↓↓↓

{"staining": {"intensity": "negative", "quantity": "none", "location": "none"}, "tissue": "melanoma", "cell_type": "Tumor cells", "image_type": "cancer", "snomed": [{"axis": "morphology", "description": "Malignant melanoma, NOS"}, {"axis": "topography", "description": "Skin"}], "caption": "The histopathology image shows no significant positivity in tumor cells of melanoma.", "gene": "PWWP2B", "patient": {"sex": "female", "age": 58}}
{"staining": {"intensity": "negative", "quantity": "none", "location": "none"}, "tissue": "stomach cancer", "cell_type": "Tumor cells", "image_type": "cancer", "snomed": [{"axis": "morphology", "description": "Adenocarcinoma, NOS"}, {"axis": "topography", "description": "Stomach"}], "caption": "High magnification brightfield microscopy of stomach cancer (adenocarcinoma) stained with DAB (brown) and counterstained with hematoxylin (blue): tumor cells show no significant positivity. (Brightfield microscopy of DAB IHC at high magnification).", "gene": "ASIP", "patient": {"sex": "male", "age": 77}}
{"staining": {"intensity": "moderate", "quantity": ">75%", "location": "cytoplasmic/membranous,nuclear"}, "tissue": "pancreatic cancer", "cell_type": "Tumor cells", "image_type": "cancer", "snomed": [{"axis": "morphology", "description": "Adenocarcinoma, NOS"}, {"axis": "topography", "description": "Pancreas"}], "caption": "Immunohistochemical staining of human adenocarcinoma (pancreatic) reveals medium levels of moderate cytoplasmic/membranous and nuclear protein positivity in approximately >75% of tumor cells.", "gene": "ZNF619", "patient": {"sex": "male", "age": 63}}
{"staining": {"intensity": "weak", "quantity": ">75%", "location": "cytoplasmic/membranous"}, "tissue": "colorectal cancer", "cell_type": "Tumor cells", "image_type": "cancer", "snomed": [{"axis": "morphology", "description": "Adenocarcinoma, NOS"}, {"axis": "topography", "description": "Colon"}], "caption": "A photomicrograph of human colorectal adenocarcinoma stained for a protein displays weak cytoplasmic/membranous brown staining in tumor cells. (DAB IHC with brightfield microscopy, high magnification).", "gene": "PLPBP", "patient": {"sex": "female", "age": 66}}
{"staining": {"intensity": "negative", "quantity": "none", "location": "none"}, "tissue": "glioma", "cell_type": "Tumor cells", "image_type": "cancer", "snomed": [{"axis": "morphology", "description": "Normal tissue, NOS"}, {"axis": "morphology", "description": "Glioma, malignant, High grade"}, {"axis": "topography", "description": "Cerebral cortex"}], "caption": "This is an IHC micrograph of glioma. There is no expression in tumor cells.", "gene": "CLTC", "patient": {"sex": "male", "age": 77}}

↑↑↑

What you will do: Would you restate the material word for word, leaving nothing out?

Written response:
{"staining": {"intensity": "negative", "quantity": "none", "location": "none"}, "tissue": "melanoma", "cell_type": "Tumor cells", "image_type": "cancer", "snomed": [{"axis": "morphology", "description": "Malignant melanoma, NOS"}, {"axis": "topography", "description": "Skin"}], "caption": "The histopathology image shows no significant positivity in tumor cells of melanoma.", "gene": "PWWP2B", "patient": {"sex": "female", "age": 58}}
{"staining": {"intensity": "negative", "quantity": "none", "location": "none"}, "tissue": "stomach cancer", "cell_type": "Tumor cells", "image_type": "cancer", "snomed": [{"axis": "morphology", "description": "Adenocarcinoma, NOS"}, {"axis": "topography", "description": "Stomach"}], "caption": "High magnification brightfield microscopy of stomach cancer (adenocarcinoma) stained with DAB (brown) and counterstained with hematoxylin (blue): tumor cells show no significant positivity. (Brightfield microscopy of DAB IHC at high magnification).", "gene": "ASIP", "patient": {"sex": "male", "age": 77}}
{"staining": {"intensity": "moderate", "quantity": ">75%", "location": "cytoplasmic/membranous,nuclear"}, "tissue": "pancreatic cancer", "cell_type": "Tumor cells", "image_type": "cancer", "snomed": [{"axis": "morphology", "description": "Adenocarcinoma, NOS"}, {"axis": "topography", "description": "Pancreas"}], "caption": "Immunohistochemical staining of human adenocarcinoma (pancreatic) reveals medium levels of moderate cytoplasmic/membranous and nuclear protein positivity in approximately >75% of tumor cells.", "gene": "ZNF619", "patient": {"sex": "male", "age": 63}}
{"staining": {"intensity": "weak", "quantity": ">75%", "location": "cytoplasmic/membranous"}, "tissue": "colorectal cancer", "cell_type": "Tumor cells", "image_type": "cancer", "snomed": [{"axis": "morphology", "description": "Adenocarcinoma, NOS"}, {"axis": "topography", "description": "Colon"}], "caption": "A photomicrograph of human colorectal adenocarcinoma stained for a protein displays weak cytoplasmic/membranous brown staining in tumor cells. (DAB IHC with brightfield microscopy, high magnification).", "gene": "PLPBP", "patient": {"sex": "female", "age": 66}}
{"staining": {"intensity": "negative", "quantity": "none", "location": "none"}, "tissue": "glioma", "cell_type": "Tumor cells", "image_type": "cancer", "snomed": [{"axis": "morphology", "description": "Normal tissue, NOS"}, {"axis": "morphology", "description": "Glioma, malignant, High grade"}, {"axis": "topography", "description": "Cerebral cortex"}], "caption": "This is an IHC micrograph of glioma. There is no expression in tumor cells.", "gene": "CLTC", "patient": {"sex": "male", "age": 77}}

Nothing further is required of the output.